The dependence of galaxy clustering on tidal environment in the Sloan Digital Sky Survey

TL;DR

This study examines how the Cosmic Web's tidal environment influences galaxy clustering in SDSS, finding strong correlations that are largely explained by halo mass, with minimal additional effects.

Contribution

It demonstrates that galaxy clustering dependence on tidal environment can be largely modeled by halo mass alone, challenging the need for additional environmental factors.

Findings

Clustering varies strongly with tidal anisotropy.

Halo mass-only models reproduce most observed trends.
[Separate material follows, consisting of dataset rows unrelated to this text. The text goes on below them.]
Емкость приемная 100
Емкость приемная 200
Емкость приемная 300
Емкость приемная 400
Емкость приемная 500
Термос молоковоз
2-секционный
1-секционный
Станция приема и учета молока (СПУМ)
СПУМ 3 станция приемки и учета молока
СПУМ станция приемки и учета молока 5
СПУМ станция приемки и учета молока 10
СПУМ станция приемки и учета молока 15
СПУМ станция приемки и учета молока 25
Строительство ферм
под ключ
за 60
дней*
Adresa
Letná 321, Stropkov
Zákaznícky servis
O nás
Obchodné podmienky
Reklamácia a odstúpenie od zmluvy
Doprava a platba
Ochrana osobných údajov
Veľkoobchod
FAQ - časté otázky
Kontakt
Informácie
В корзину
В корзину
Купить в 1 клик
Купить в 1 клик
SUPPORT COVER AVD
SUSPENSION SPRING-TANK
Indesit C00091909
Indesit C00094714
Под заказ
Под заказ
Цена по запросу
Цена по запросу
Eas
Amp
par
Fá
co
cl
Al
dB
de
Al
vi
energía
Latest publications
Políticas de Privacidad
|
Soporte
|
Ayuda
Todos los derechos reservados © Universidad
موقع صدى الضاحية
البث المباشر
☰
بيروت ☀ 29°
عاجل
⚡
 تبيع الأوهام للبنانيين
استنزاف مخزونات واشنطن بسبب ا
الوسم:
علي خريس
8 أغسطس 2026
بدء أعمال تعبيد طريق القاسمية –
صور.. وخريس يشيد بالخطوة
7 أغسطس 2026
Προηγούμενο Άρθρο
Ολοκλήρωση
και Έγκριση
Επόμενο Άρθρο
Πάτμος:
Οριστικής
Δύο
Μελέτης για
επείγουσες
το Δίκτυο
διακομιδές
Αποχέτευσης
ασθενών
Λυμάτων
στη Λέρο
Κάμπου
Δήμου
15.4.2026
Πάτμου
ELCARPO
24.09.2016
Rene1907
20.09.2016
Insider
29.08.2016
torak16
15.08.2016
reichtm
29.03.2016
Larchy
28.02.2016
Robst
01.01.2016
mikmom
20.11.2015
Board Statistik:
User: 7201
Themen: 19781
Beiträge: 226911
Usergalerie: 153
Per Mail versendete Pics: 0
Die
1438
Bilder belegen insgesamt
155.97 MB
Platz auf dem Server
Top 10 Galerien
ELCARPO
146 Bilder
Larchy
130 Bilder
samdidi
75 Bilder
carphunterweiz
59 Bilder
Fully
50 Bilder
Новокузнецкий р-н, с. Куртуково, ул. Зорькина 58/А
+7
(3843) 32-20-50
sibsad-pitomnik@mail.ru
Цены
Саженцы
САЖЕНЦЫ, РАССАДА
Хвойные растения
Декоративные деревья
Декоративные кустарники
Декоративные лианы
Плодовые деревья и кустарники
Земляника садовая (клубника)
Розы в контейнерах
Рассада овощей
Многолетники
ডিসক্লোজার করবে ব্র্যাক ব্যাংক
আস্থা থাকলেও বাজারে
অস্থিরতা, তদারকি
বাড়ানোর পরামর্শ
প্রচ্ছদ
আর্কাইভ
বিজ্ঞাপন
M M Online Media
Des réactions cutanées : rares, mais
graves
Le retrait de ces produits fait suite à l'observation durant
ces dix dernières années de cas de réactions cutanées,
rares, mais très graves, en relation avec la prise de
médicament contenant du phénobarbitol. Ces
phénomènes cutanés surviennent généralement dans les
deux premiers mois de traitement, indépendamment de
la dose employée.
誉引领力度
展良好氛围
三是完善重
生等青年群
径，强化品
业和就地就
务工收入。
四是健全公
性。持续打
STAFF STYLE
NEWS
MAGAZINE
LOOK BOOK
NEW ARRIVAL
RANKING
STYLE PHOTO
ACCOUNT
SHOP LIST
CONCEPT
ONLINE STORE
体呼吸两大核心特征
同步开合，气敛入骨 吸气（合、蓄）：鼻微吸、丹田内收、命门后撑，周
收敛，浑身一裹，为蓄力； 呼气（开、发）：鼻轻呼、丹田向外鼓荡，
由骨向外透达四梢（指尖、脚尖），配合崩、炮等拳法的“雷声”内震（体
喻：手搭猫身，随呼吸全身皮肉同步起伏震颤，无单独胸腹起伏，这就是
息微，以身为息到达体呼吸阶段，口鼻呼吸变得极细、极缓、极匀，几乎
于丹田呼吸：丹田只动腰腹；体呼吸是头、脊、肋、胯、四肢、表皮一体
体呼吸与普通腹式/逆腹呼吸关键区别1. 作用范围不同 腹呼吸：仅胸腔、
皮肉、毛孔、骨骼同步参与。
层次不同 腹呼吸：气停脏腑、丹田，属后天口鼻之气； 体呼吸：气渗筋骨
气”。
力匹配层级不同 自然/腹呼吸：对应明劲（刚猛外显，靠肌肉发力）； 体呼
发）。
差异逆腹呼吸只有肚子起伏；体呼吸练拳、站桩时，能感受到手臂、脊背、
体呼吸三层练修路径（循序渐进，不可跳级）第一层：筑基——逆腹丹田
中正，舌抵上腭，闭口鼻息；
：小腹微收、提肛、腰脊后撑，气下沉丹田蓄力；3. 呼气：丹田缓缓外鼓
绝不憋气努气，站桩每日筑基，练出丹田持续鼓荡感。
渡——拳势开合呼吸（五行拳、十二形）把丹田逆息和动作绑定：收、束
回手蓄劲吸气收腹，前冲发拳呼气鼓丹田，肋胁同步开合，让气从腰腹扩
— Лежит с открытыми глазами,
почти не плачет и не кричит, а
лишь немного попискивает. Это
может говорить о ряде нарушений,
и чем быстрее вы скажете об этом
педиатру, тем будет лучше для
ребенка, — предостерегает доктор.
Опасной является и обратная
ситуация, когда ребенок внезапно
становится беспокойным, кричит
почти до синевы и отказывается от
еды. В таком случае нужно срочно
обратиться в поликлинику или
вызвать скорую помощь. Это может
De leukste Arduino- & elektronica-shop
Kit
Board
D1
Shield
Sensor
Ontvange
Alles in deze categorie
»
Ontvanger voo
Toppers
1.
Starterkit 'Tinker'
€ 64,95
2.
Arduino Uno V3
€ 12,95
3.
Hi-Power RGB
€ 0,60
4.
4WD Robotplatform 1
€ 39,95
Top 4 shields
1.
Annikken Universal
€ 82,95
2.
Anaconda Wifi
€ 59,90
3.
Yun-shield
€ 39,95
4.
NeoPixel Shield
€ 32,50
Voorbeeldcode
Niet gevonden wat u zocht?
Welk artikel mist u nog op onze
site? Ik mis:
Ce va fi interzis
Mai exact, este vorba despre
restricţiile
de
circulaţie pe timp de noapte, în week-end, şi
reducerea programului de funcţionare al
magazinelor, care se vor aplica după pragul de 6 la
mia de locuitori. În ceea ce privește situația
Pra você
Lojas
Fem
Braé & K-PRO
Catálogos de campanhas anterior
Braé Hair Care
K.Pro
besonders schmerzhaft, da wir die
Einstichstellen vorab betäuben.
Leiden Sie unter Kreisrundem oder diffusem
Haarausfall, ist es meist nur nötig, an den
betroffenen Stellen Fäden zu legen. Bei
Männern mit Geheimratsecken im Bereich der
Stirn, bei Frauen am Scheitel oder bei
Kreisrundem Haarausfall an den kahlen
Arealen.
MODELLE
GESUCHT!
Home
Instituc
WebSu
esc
Some differences in extreme environments suggest further effects.

Abstract

The influence of the Cosmic Web on galaxy formation and evolution is of great observational and theoretical interest. We investigate whether the Cosmic Web leaves an imprint in the spatial clustering of galaxies in the Sloan Digital Sky Survey (SDSS), using the group catalog of Yang et al. and tidal field estimates at $\sim2h^{-1}$Mpc scales from the Mass-Tides-Velocity data set of Wang et al. We use the $\textit{tidal anisotropy}$ $\alpha$ (Paranjape et al.) to characterise the tidal environment of groups, and measure the redshift-space 2-point correlation function (2pcf) of group positions and the luminosity- and colour-dependent clustering of group galaxies using samples segregated by $\alpha$. We find that all the 2pcf measurements depend strongly on $\alpha$, with factors of $\sim20$ between the large-scale 2pcf of objects in the most and least isotropic environments. To test whether these strong trends imply `beyond halo mass' effects for galaxy evolution, we compare our results with corresponding 2pcf measurements in mock catalogs constructed using a halo occupation distribution that only uses halo mass as an input. We find that this prescription qualitatively reproduces $\textit{all}$ observed trends, and also quantitatively matches many of the observed results. Although there are some statistically significant differences between our `halo mass only' mocks and the data -- in the most and least isotropic environments -- which deserve further investigation, our results suggest that if the tidal environment induces additional effects on galaxy properties other than those inherited from their host halos, then these must be weak.